TRADITIONAL THEORY SUGGESTS THAT Australian Aborigines have regularly burned-off the bush as a method to manage the landscape over the last 50,000 years. But an analysis of fossilised charcoal now contests that idea.

The new research suggests that Australia’s bushfire history can be explained by climate change and natural fire patterns, and that fires didn’t increase when Aboriginal people first arrived about 50,000 years ago.

“The [European settlers] made these grand assumptions about the Aborigines… which now we can see weren’t true,” says Dr Scott Mooney, a palaeontologist from the University of New South Wales.

European influence

Burn-offs or small, cool fires were thought to be used by Aboriginal people both for hunting and for the prevention of larger fires. They raze grass and other fuels, ideally eliminating the chances of a larger fire igniting. Early European settler records show that Aboriginal mobs were familiar with fire. They wrote about patches of smoke regularly appearing in the distance in certain times of the year.

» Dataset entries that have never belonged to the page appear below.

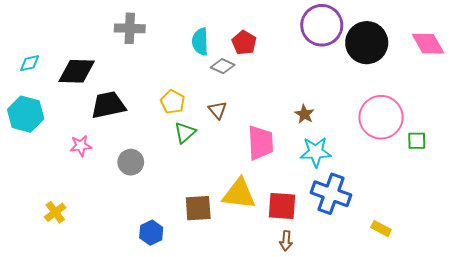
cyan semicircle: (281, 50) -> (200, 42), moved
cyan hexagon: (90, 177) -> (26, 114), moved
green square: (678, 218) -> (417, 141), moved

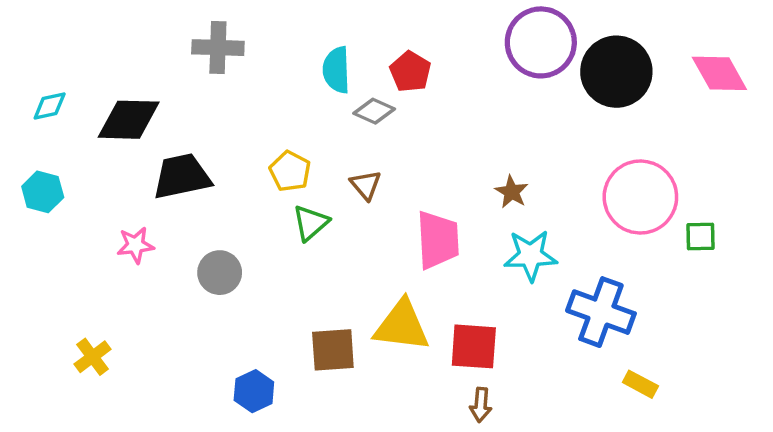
cyan hexagon: (26, 114) -> (43, 192), size x0.7
blue cross: (331, 194) -> (601, 312), moved

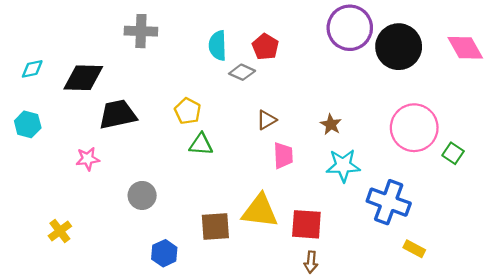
brown triangle: (366, 185) -> (266, 120), moved, turned 40
green triangle: (311, 223) -> (201, 144), turned 45
green square: (701, 237) -> (453, 153), turned 35
pink trapezoid: (438, 240) -> (283, 155), size x0.7
gray circle: (220, 273) -> (142, 195), moved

Scott’s team examined and dated ancient swamp samples from 223 sites in Australia, Papua New Guinea, Indonesia and New Zealand, to determine the amount of charcoal present. The results hinted that bushfires raged through Australia 70,000 – 28,000 years ago, then decreased until 18,000 years ago, at the height of the last ice age. About 200 years ago they dramatically increased again, coinciding with European settlement.

The findings, published in the latest Quaternery Science Reviews, suggest that Australia’s fire history was more consistent with global fire and climate change than Aboriginal influence. “Fires are linked to environmental trends not to the activities of Aboriginals,” Scott says.

Doubts

However, Dr Scott Heckbert an environmental economist with CSIRO Ecosystem Sciences in Darwin argues that charcoal records may not be the best way to study historical burnoffs as the smaller spot fires lit by Aborigines might not always result in much charcoal. He adds that most Australian plants wouldn’t be distributed around the country the way that they are now if people hadn’t burned-off the land through history.

Dr Gavin Prideaux, a palaeontologist from the Flinders University in Adelaide, also believes the new study placed too much emphasis on charcoal records: “It’s an important piece of evidence, but it’s not the only piece of evidence.”

Isotope records (variation in the different weights of chemicals that reveal key information) about an animal’s diet can also be useful evidence for fire history, he adds. “Isotope records from fossilised eggs belonging to the Genyornis [the extinct giant thunderbird] show that something changed in their diet that led to extinction 50,000 years ago. The change of diet happened to coincide with humans coming to Australia,” says Gavin. “Fire currently seems to be the most plausible explanation for the shift in vegetation.” 
 
Moreover, there are other explanations for the increase in charcoal after European settlement, such as the relocation of Aboriginal people to settlements and urban areas, Gavin adds. “The devastating bushfires from the last two centuries took place because Aborigines lost access to their landscape. They were no longer starting these smaller fires.”